Free samples, arguably the world’s most enticing marketing technique, have been around for centuries. The 14th-century poem Piers Plowman depicts innkeepers offering free samples, singing “Tauerners ‘a tast for nouht’ tolden the same.” Benjamin T. Babbitt offered free samples of his soaps in the 1800s, using taglines such as “soap for all nations” and “cleanliness is the scale of civilization.” Today, grocers like Costco and cosmetic stores like Sephora attract shoppers with product samples, often proffered by a staff member. Now Amazon is doing the same thing.

Prime Samples launched in March, offering small-size CPG products to Prime members. Currently, Amazon offers samples in several categories, including food & beverages, sports nutrition, beauty & grooming, personal care & household, baby, and vitamins & supplements.

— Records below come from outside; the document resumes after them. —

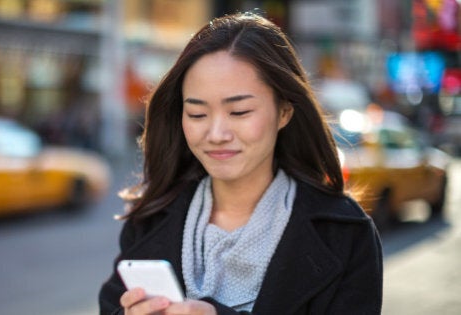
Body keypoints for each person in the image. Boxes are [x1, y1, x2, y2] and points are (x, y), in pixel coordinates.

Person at [99, 12, 383, 315]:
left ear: (284, 112)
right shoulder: (150, 217)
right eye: (197, 114)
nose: (216, 134)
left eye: (239, 112)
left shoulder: (345, 234)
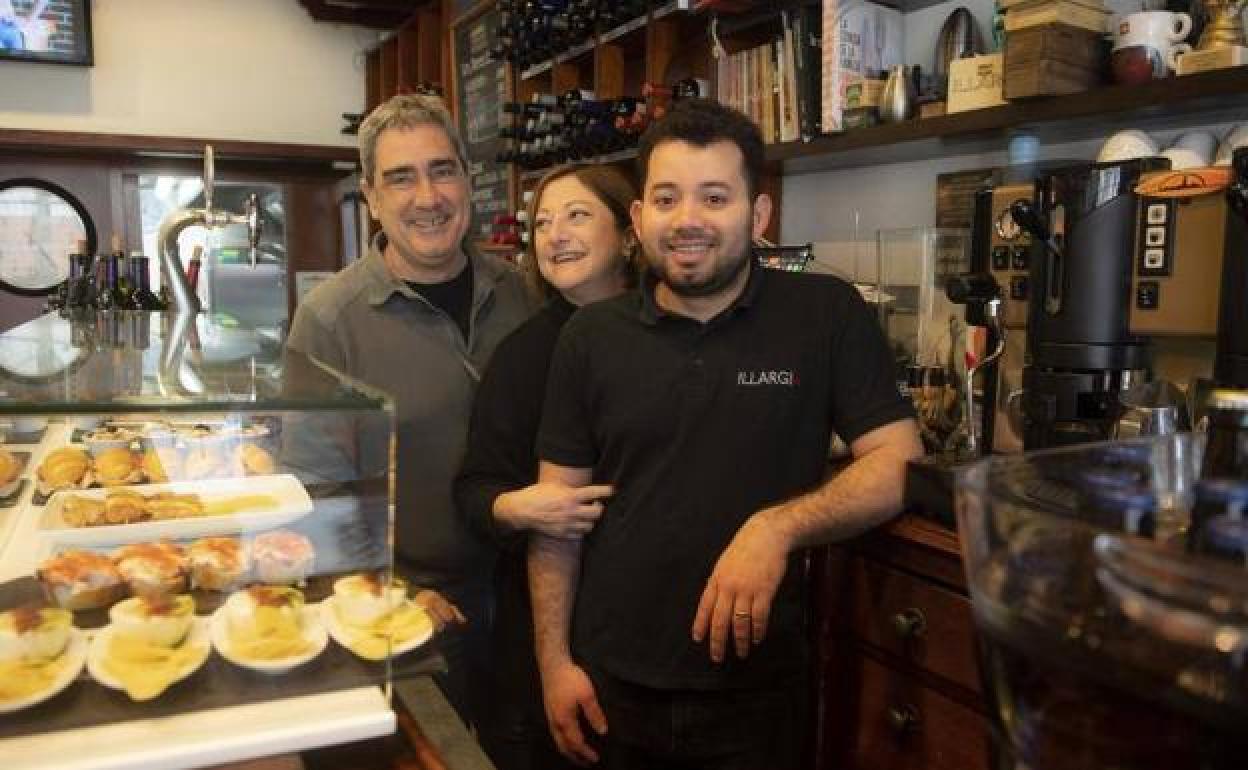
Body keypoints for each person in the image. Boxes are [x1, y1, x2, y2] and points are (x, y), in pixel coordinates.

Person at [530, 98, 924, 769]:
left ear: (759, 214)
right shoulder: (589, 337)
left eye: (715, 197)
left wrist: (777, 527)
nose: (688, 221)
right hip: (610, 687)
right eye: (666, 198)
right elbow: (555, 516)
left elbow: (898, 462)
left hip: (758, 693)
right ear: (638, 219)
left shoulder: (824, 314)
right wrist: (554, 664)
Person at [284, 93, 532, 727]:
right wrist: (394, 590)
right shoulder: (330, 320)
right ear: (371, 196)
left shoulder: (519, 291)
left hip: (531, 595)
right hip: (414, 608)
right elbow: (314, 494)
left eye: (442, 170)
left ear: (467, 181)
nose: (427, 196)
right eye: (402, 178)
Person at [455, 164, 640, 770]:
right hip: (542, 627)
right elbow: (473, 488)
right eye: (541, 222)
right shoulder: (524, 355)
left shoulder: (670, 331)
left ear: (631, 230)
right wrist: (518, 505)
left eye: (577, 215)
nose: (554, 233)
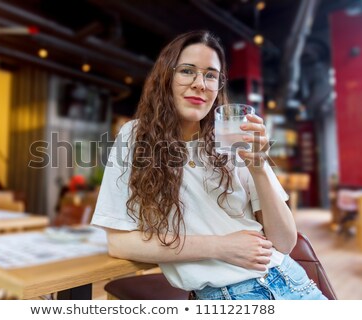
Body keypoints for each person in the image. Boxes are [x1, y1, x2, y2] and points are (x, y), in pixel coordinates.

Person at [91, 30, 327, 300]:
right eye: (187, 71)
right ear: (166, 77)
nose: (200, 84)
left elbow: (285, 242)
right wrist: (220, 247)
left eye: (211, 75)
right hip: (229, 296)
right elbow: (119, 243)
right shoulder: (136, 136)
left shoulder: (234, 136)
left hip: (294, 282)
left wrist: (259, 167)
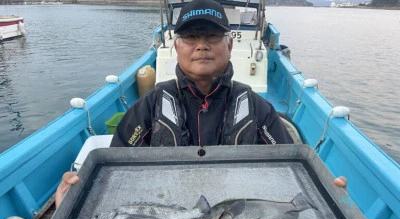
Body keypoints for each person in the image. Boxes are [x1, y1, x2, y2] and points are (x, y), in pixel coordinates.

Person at [55, 0, 347, 208]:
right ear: (177, 46)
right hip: (165, 217)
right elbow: (112, 172)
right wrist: (76, 196)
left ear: (229, 45)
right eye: (191, 36)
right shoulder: (149, 107)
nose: (202, 45)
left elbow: (290, 171)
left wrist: (321, 191)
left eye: (212, 36)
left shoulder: (259, 110)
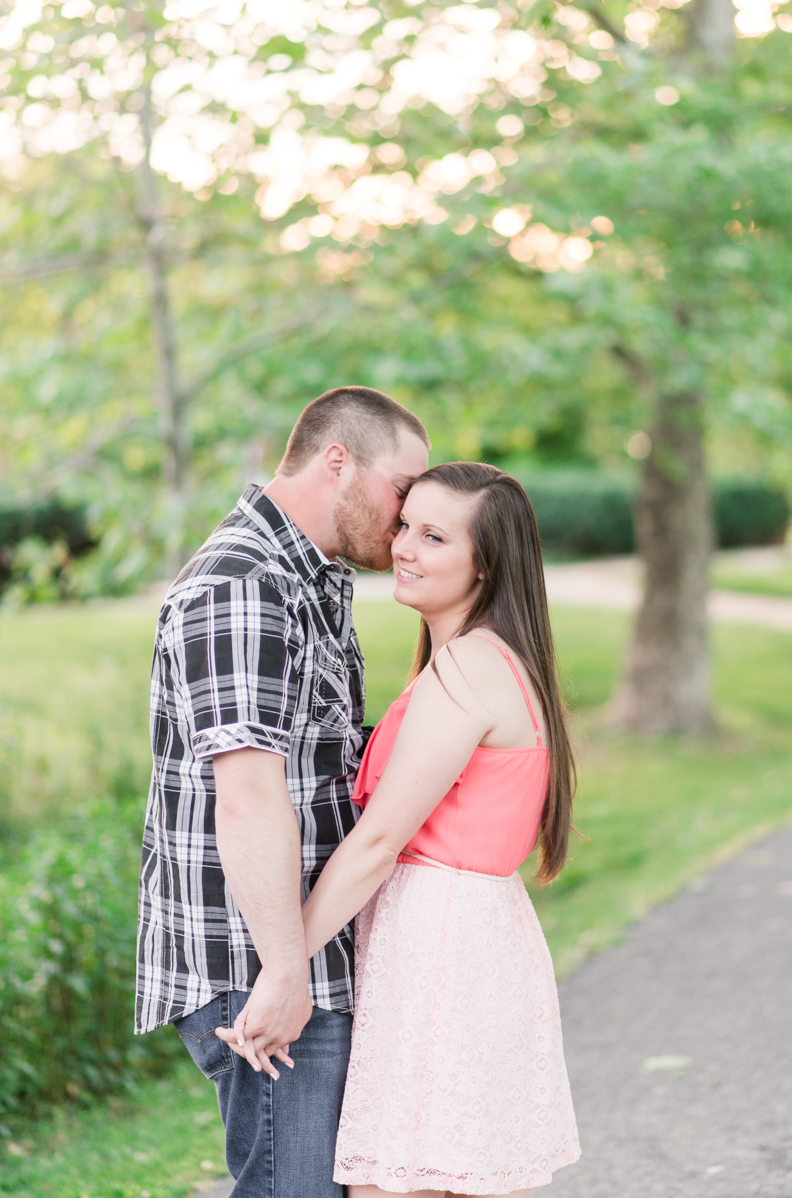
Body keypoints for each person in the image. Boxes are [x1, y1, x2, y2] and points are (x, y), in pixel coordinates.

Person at [223, 461, 580, 1196]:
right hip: (464, 935)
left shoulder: (468, 671)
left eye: (434, 535)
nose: (404, 548)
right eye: (405, 525)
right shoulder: (476, 661)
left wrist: (280, 971)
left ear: (487, 564)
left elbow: (379, 842)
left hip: (440, 947)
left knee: (398, 1181)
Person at [134, 386, 430, 1198]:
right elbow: (251, 798)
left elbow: (325, 758)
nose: (408, 518)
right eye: (403, 491)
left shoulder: (312, 575)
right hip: (259, 959)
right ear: (338, 462)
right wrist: (285, 972)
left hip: (298, 945)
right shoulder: (244, 585)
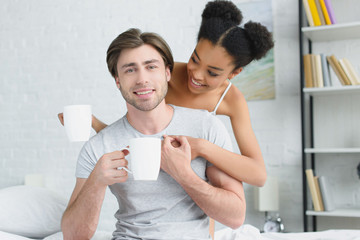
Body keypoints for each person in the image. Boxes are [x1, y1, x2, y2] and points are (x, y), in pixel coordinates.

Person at [59, 0, 273, 187]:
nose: (196, 75)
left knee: (217, 173)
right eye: (195, 59)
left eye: (212, 72)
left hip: (198, 190)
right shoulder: (160, 78)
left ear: (234, 73)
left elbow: (258, 175)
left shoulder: (231, 100)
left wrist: (202, 148)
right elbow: (134, 140)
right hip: (157, 181)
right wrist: (94, 123)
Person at [61, 28, 245, 240]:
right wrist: (96, 183)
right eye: (130, 70)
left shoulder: (206, 127)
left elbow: (235, 217)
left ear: (167, 73)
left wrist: (183, 173)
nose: (142, 79)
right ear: (117, 80)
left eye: (151, 67)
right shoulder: (98, 147)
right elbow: (73, 237)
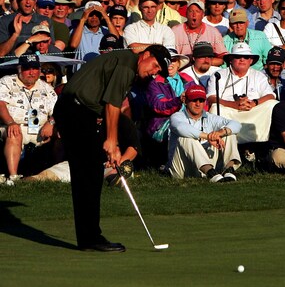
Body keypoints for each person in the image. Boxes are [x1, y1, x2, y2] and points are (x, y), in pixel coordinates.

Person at [53, 45, 170, 251]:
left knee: (90, 174)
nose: (154, 72)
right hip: (75, 110)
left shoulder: (128, 64)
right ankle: (90, 238)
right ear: (146, 55)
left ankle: (89, 236)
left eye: (158, 71)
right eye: (155, 65)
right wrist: (112, 142)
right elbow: (112, 104)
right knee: (88, 174)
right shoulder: (127, 64)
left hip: (79, 112)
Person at [0, 55, 58, 184]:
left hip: (41, 128)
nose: (31, 72)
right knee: (14, 133)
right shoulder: (7, 82)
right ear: (19, 69)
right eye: (27, 69)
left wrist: (51, 123)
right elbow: (0, 104)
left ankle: (59, 175)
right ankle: (13, 177)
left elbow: (59, 110)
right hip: (15, 125)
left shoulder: (47, 88)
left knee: (61, 135)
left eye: (35, 68)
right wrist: (10, 122)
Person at [167, 83, 242, 181]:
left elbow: (237, 124)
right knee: (185, 137)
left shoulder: (210, 117)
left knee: (229, 133)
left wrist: (220, 133)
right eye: (194, 100)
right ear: (185, 101)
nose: (198, 104)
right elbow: (181, 128)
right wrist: (209, 136)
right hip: (183, 169)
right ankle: (211, 173)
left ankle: (229, 170)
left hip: (209, 162)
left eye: (201, 100)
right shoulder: (177, 116)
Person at [206, 42, 277, 143]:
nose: (242, 59)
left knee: (272, 104)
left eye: (246, 57)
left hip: (252, 110)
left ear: (251, 60)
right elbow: (211, 97)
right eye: (238, 56)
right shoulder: (219, 74)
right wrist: (233, 104)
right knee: (215, 108)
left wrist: (254, 103)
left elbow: (270, 95)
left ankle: (261, 143)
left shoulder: (258, 75)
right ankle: (223, 141)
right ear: (231, 59)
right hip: (230, 111)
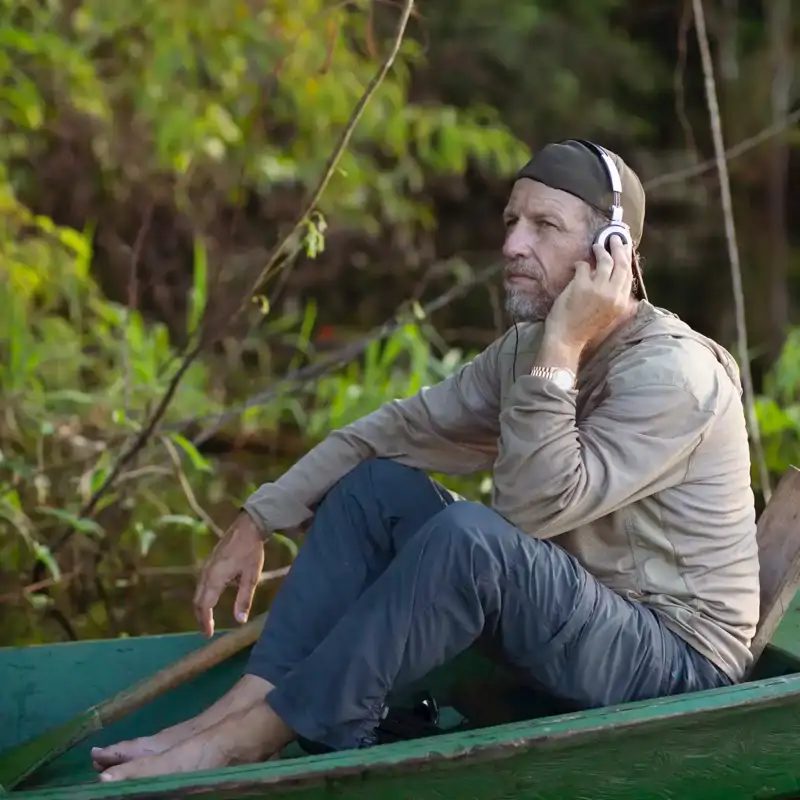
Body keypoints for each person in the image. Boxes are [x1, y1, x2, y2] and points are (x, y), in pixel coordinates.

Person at [91, 139, 760, 782]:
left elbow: (527, 511)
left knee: (474, 540)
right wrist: (258, 518)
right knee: (376, 488)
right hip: (577, 619)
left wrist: (560, 349)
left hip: (675, 660)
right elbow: (392, 431)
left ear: (611, 251)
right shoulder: (523, 351)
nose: (511, 245)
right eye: (511, 222)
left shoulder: (673, 374)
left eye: (543, 226)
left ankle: (254, 740)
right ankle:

While the initial launch was quiet, Amazon has recently been promoting a blog post titled Everything you need to know about Prime Samples, giving Prime subscribers a personal-feeling narrative on how Prime Samples works.

So, are the samples free? Sort of. Most samples cost $2 or $4, while boxes have a fixed price. The Women’s Luxury Beauty Sample Box, for example, is $19.99. When a customer purchases samples or sample boxes, they get credits that can be used to buy the full-sized version of items from their box. So, you can’t get a Sports Nutrition sample box and use the credits to buy coffee, but you can use them to buy protein powder. Credits expire after 180 days, encouraging customers to make a quick decision.

Will Prime Samples stick? It’s hard to say. Amazon is known for experimentation — Jeff Bezos defended the retailer’s “win big, fail often” strategy in 2014 by stating that “…a few big successes compensate for dozens and dozens of things that didn’t work.” While Prime Samples are currently only available on items Amazon sells directly, they may open the program to third-party sellers and brands after sufficient testing. Brands operating in the CPG space can learn from watching the program evolve, and picking up on what’s working (and what’s not).